Penn State Baseball Crushed By No. 15 UCLA 9-1

Penn State baseball (25-16, 12-11 Big Ten) fell for the second straight day in Los Angeles against No. 15 UCLA (31-11, 15-5 Big Ten) as it was dominated from the start with a 9-1 defeat, narrowly avoiding a run-rule loss.
Mason Horwat got off to a solid start through three innings before the floodgates opened, and the offense couldn’t carry over the momentum from the ninth inning on Friday, nearly being shut out by the Bruins.
How It Happened
Unlike the first inning of the series opener, both offenses were silent to start Saturday.
Michael Barnett took the mound for UCLA and made quick work of Penn State’s top of the order, sitting them down 1-2-3 with two strikeouts. Horwat gave up a leadoff single, but got a lineout to center field before getting Mulivai Levu to ground into a 3-6 double play to end the inning.

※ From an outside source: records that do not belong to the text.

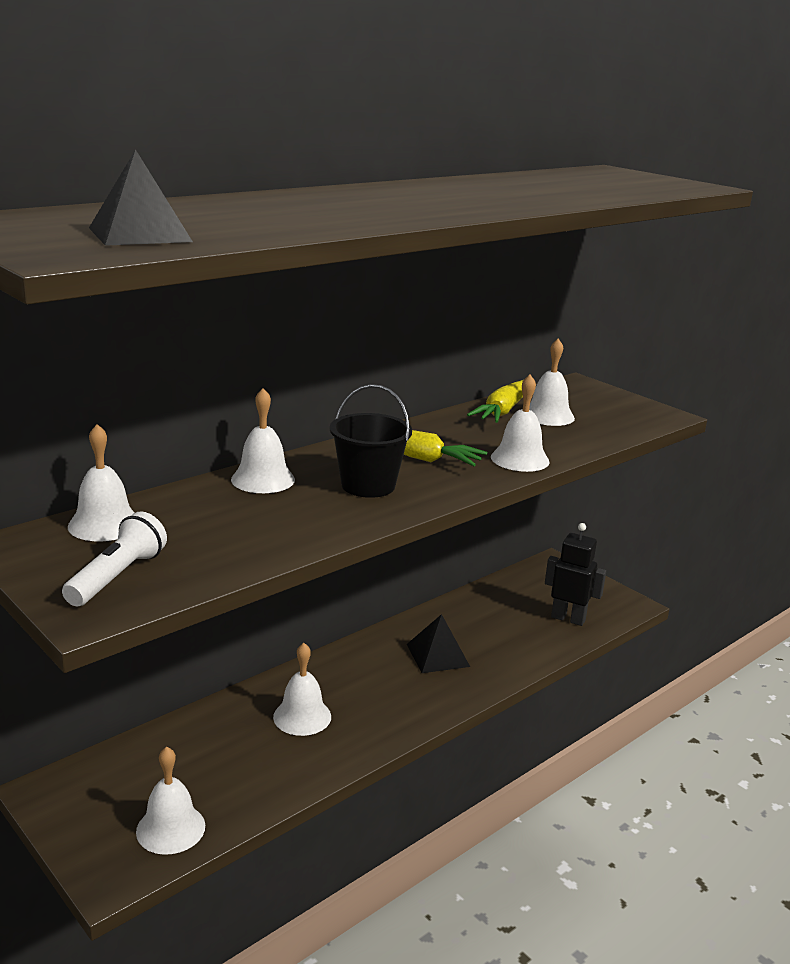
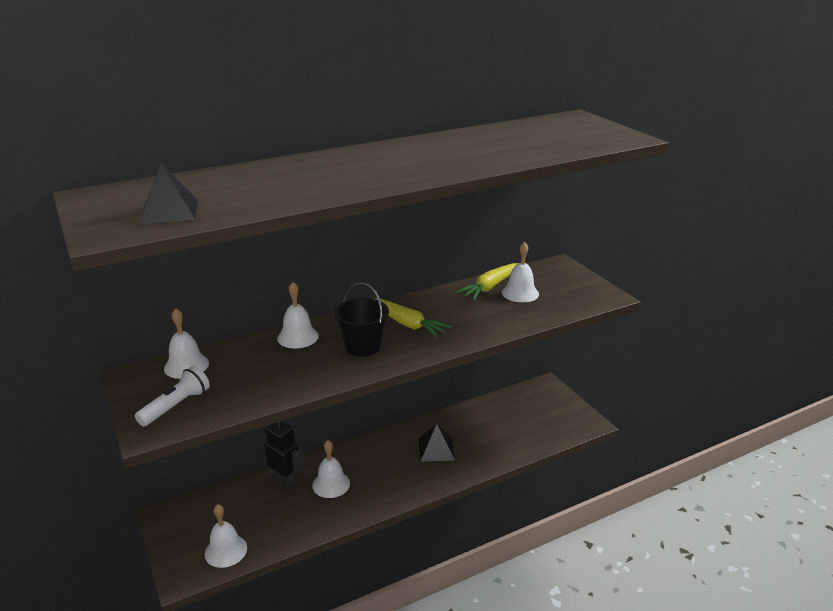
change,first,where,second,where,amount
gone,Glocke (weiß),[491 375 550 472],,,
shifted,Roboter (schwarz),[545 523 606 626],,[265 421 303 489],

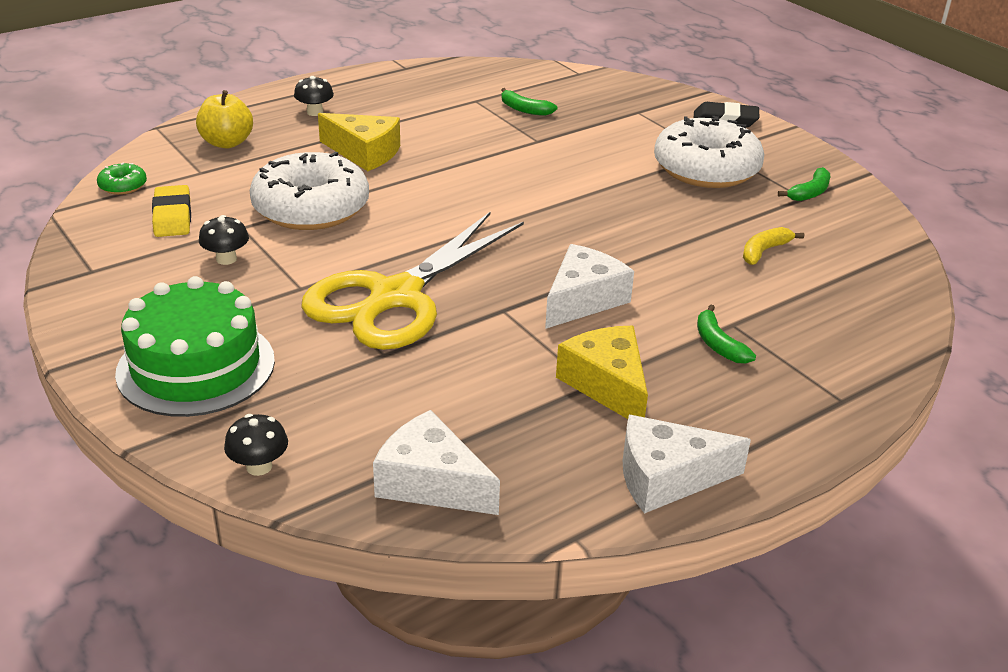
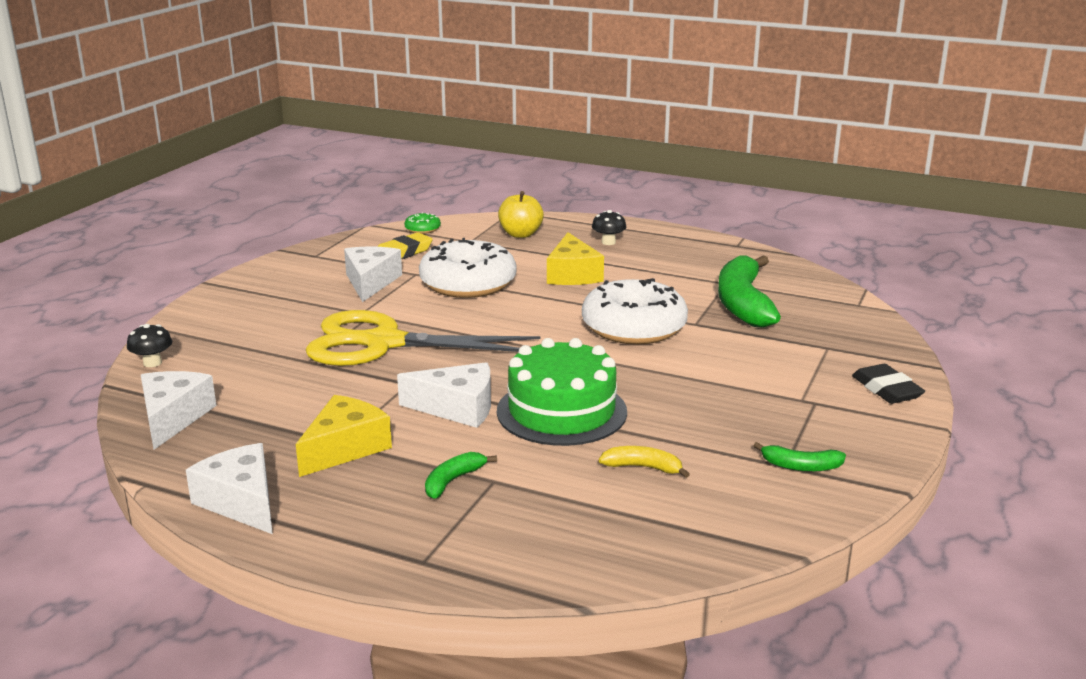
change,first,where,second,where,amount
scaled,Banane (grün),[501 88 558 116],,[718 255 781 328],x2.19
shifted,Donut (weiß),[654 116 764 188],,[582 278 688 344],
swapped,Pilz (schwarz),[199 215 249 265],Käse (weiß),[344 247 402 302],
shifted,Kuchen (grün),[115 276 275 417],,[497 338 627 446],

Bryce Molinaro led off the second with a single but was eventually stranded on third base. A one-out triple off of Horwat led to UCLA taking a 1-0 lead after an RBI single by Payton Brennan.
Ryan Weingartner got a two-out single in the third and looked to steal his 25th base, but was gunned down on a pitch-out to end the inning, his first time being caught stealing this season. Horwat stayed steady, keeping it at 1-0 after three.
Jack Porter hit a double off the wall with one out in the fourth to give Penn State a runner in scoring position, but nobody could drive him in. Aside from the first and ninth innings of Friday’s game, Penn State has been ghastly with runners on base.
Penn State’s failure to tie the game came back to bite it, as Horwat gave up a leadoff home run in the bottom half of the inning to Roch Cholowsky. That home run started a string of baserunners for UCLA that saw the lead explode to 6-0 by the time Horwat was removed for Mason Butash with two outs.
Butash gave up UCLA’s third home run of the day in the fifth to make it 8-0, while the Penn State offense continued to get a runner on and strand it every inning.
Butash was pulled after allowing another run in the sixth for Will Andrews, who got through it unscathed, but UCLA led 9-0. In the top of the seventh, Matt Maloney grounded into a double play to end the inning, moving Penn State to 0-for-10 with runners on base.
Good work by Andrews kept the Nittany Lions from being run-ruled with two scoreless innings. Penn State was an out away from being blanked, but a pair of singles by Molinaro and Jesse Jaconski got them on the scoreboard before the final out was recorded.
Horwat took the loss, falling to 4-4 on the season.
Takeaways
- After back-to-back strong efforts against ranked opponents this week, Penn State looked overmatched from the start on Saturday afternoon. The strong pitching that kept them afloat was nonexistent at Jackie Robinson Field for this one.
- Penn State’s offense has scored in only three of the 18 innings in this series. Against ranked opponents, they’ve scored in five of 27. While they rarely go down 1-2-3 in an inning, their recent struggles with runners on base need to be fixed if the team wants to make a run in next month’s Big Ten Tournament.
- This could’ve been a lot uglier for Penn State. UCLA flew out to the warning track at least five times in this one. Meanwhile, Porter’s fourth-inning double was the only one that got close to going out for the Nittany Lions.
What’s Next
Penn State looks to avoid the sweep at Jackie Robinson Field in Los Angeles at 4 p.m. on Sunday, April 27.